* [What to produce]:
Take the line with "Фото: pxhere.com" as the first line and the last line of the data as the final one. Write out those lines exactly, and no others.

* [Supplied data]:
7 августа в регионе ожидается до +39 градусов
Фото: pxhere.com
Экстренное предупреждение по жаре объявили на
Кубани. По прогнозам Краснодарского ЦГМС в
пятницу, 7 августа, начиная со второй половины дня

* [Problem solution]:
Фото: pxhere.com
Экстренное предупреждение по жаре объявили на
Кубани. По прогнозам Краснодарского ЦГМС в
пятницу, 7 августа, начиная со второй половины дня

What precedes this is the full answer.